An IoT ecosystem, like any biome on Earth, is constantly subjected to changes and threats at various scales. Whether the system is an asset tracking solution in a hospital to help deliver more effective healthcare or cold chain management ensuring temperature control during transportation, the hardware/sensor is where the data journey commences in an IoT ecosystem. The integrity of these devices is paramount to the success of a solution, but there are currently critical threat points on these devices which left unaddressed could be disastrous.
Much of the focus of IoT security is on keeping the communicated data from IoT devices untampered up the solution stack. Methods like end-to-end AES encryption are currently standard by most network protocols and are well secured and tested. An attack on data tampering at this level is difficult and not worth the attacker’s time. Since attacking between the two endpoints of the device and the cloud is somewhat of a dead-end, attackers are starting to focus on the endpoints themselves.

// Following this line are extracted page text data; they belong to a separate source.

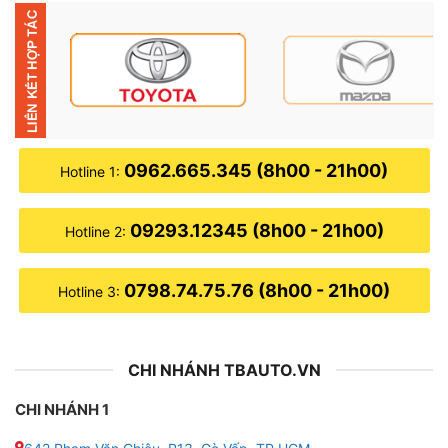
cảm biến áp suất lốp hiển thị ngay trên màn hình
Những lý do cần nâng cấp màn hình Zestech Z500
cho xe ô tô
0962.665.345 (8h00 - 21h00)
Hotline 1:
09293.12345 (8h00 - 21h00)
Hotline 2:
0798.74.75.76 (8h00 - 21h00)
Hotline 3:
CHI NHÁNH TBAUTO.VN
CHI NHÁNH 1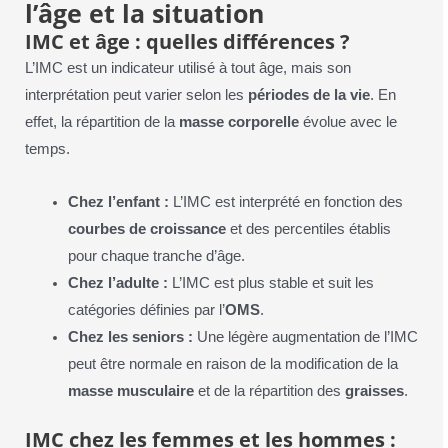
l’âge et la situation
IMC et âge : quelles différences ?
L’IMC est un indicateur utilisé à tout âge, mais son
interprétation peut varier selon les
périodes de la vie
. En
effet, la répartition de la
masse corporelle
évolue avec le
temps.
Chez l’enfant :
L’IMC est interprété en fonction des
courbes de croissance
et des percentiles établis
pour chaque tranche d’âge.
Chez l’adulte :
L’IMC est plus stable et suit les
catégories définies par l’
OMS
.
Chez les seniors :
Une légère augmentation de l’IMC
peut être normale en raison de la modification de la
masse musculaire
et de la répartition des
graisses
.
IMC chez les femmes et les hommes :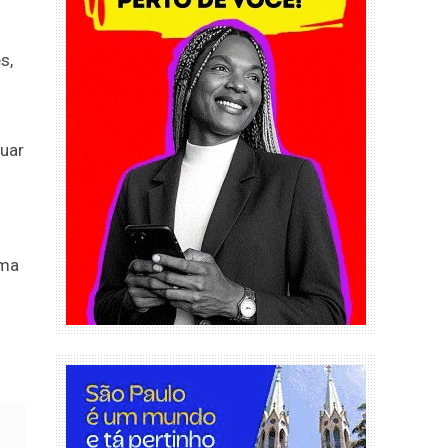
s,
uar
ama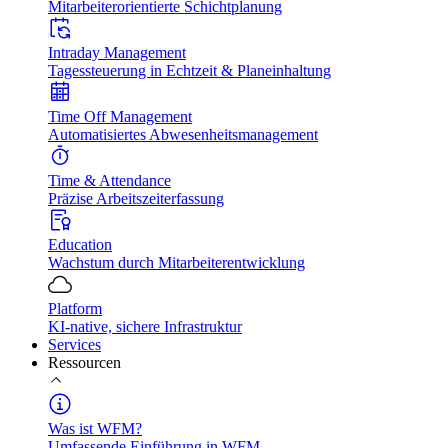
Mitarbeiterorientierte Schichtplanung
Intraday Management
Tagessteuerung in Echtzeit & Planeinhaltung
Time Off Management
Automatisiertes Abwesenheitsmanagement
Time & Attendance
Präzise Arbeitszeiterfassung
Education
Wachstum durch Mitarbeiterentwicklung
Platform
KI-native, sichere Infrastruktur
Services
Ressourcen
Was ist WFM?
Umfassende Einführung in WFM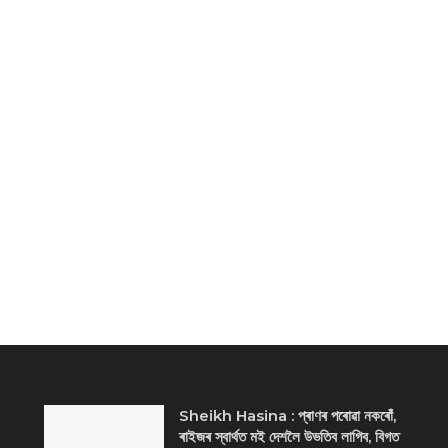
Sheikh Hasina : প্ৰাণৰ পৰোৱা নকৰোঁ,
ৰাইজৰ স্বাৰ্থত মই দেশলৈ উভতিব লাগিব, বিগত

One of the most common attacks from the past couple of years is a distributed denial of service (DDOS) which is an attempt to disrupt traffic of a server, service or network by overwhelming the ecosystem with a flood of Internet traffic by using co-opted IoT devices to ping specific servers of the system. In this attack, the data transmitted may not be malicious, but the attack is successful in disrupting the IoT ecosystem. DDOS attacks are an example of why IoT devices can not compromise on taking security measures on device access. Of all of the recorded DDOS attacks in 2018, 17% of these attacks were using devices with no password authentication to gain access to the device. Ideally, manufacturers of IoT devices would standardize practices such as CryptoAuthentication and other obstacles to take control of devices, but often there is no financial incentive to do so. While DDOS attacks come from players outside the environment, new threats from inside IoT devices themselves are festering.

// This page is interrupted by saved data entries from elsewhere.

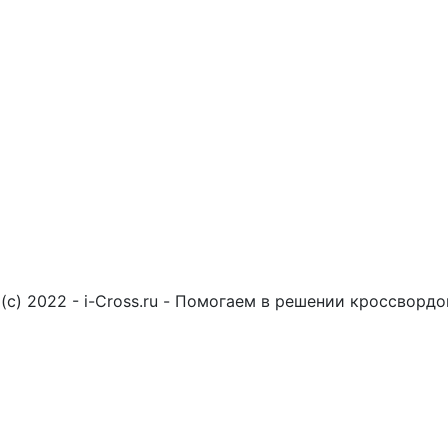
(c) 2022 - i-Cross.ru - Помогаем в решении кроссворд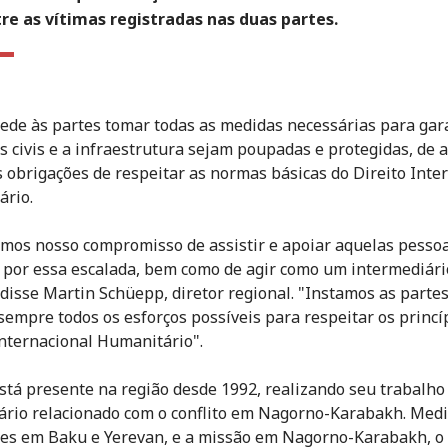
tre as vítimas registradas nas duas partes.
ede às partes tomar todas as medidas necessárias para gar
os civis e a infraestrutura sejam poupadas e protegidas, de 
 obrigações de respeitar as normas básicas do Direito Inte
rio.
mos nosso compromisso de assistir e apoiar aquelas pesso
 por essa escalada, bem como de agir como um intermediári
 disse Martin Schüepp, diretor regional. "Instamos as partes
 sempre todos os esforços possíveis para respeitar os princí
Internacional Humanitário".
stá presente na região desde 1992, realizando seu trabalho
rio relacionado com o conflito em Nagorno-Karabakh. Medi
es em Baku e Yerevan, e a missão em Nagorno-Karabakh, o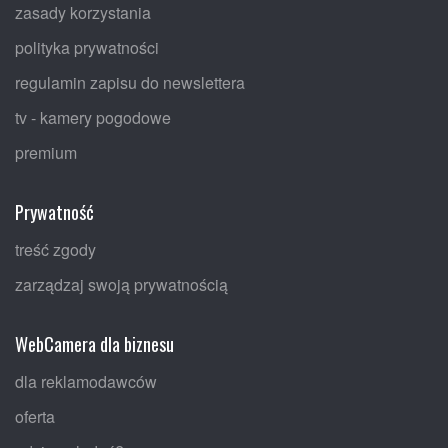
zasady korzystania
polityka prywatności
regulamin zapisu do newslettera
tv - kamery pogodowe
premium
Prywatność
treść zgody
zarządzaj swoją prywatnością
WebCamera dla biznesu
dla reklamodawców
oferta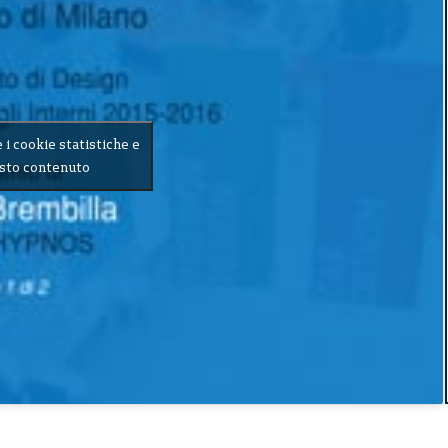
e i cookie statistiche e
esto contenuto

The microprocessor in all of our computers is made up of billions of transistors. Transistors are gates that depending on the voltages of two inputs, can either allow or obstruct electrons to flow to the output. Series of transistors can make switches and other logic elements to create states. Scale up to a million of these logic elements and we have a modern microprocessor in a computer. Moore’s law, developed in 1965 by Intel executives Gordon Moore and David House, predicts that the number of transistors on an integrated circuit will double about every two years by means of greater precision in chip manufacturing and efficiencies in circuit design. As transistors have shrunk to the nanoscale (10^-9 m) we must now evaluate their functionality at the will of quantum mechanics, abandoning the comfortable and somewhat intuitive nature of classical mechanics.

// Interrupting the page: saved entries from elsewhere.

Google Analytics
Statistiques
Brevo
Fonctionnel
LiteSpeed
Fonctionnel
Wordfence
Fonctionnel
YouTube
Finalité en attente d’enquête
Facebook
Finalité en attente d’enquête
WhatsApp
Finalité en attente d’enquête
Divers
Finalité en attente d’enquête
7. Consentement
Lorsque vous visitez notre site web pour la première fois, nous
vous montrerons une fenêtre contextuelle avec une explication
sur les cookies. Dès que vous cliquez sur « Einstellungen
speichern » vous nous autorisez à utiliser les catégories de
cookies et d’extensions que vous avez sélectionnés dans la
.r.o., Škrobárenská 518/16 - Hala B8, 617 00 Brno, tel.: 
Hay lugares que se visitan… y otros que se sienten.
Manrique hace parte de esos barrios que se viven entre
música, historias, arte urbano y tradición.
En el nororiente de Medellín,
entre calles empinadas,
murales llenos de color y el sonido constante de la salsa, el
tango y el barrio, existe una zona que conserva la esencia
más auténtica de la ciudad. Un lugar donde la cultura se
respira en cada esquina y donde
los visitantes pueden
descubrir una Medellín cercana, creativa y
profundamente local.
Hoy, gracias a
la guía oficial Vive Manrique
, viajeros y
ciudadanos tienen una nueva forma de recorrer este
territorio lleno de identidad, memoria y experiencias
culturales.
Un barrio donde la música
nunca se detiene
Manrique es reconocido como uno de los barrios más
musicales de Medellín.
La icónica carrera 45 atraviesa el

Today, layers of insulating materials that are supposed to curb the flow of electrons so extremely small where a phenomena called quantum tunneling, must be considered. Subatomic particles, like electrons, sometimes act as a particle, but can also behave like a wave. Theoretically, when a wave-acting electron comes across a transistor with a small enough gate, quantum tunneling can occur and what should have been a state of 0 is now a 1, an unintentional bit-flip.
Currently, some transistors are using 5nm nodes and soon 3nm nodes will be on the market. These transistors are at the will of quantum mechanics which affects the ability to predict the behavior of a system with absolute certainty and makes bit-flipping a reality, but it isn’t the only threat that can perform bit-flipping. Solar wind and supernovas in space send an amalgam of charged particles and radiation such as gamma rays, neutrons, pions, muons, and alpha particles at Earth every minute. These particles also are culprits of bit-flipping.
The consequences of bit flipping are serious. In a 2014 election in Belgium, one candidate was given 4,096 more votes than they actually received because of a bit flip in the 13th bit of the vote counter. A bit flip brought Google’s core indexing system down in 2000. In 2008, a Qantas passenger jet was sent into a nosedive because of a bit-flip in the avionics system. These three cases were caused by charged subatomic particles flying across the universe and striking a component of an integrated circuit.
There is a hardware solution to this problem called Error Correcting Code Memory (EECM), which is able to combat unintentional bit flips by storing parity bits and constantly running a detection algorithm through its memory. While effective, these solutions of preventing bit-flips are far from being cost-effective or feasible for battery usage for full-scale IoT deployments. This leaves the solution to cosmic bit flips and keeping the integrity of the data in our IoT ecosystems to the software developers. Using frequent state checks with multiple databases that can verify and (if necessary) flag the system can be used to combat bit flips when logical data anomalies are detected in the system.
The integrity of the sensors and hardware are critical to the health and effectiveness of an IoT ecosystem and must be properly invested in and maintained. This means proper access authorization and tested manufacturing protocols of the devices used. Without stability at the lowest level of the ecosystem, an effective and reliable solution can not be deployed and can consequently cause harm to the people and environments dependent on the system.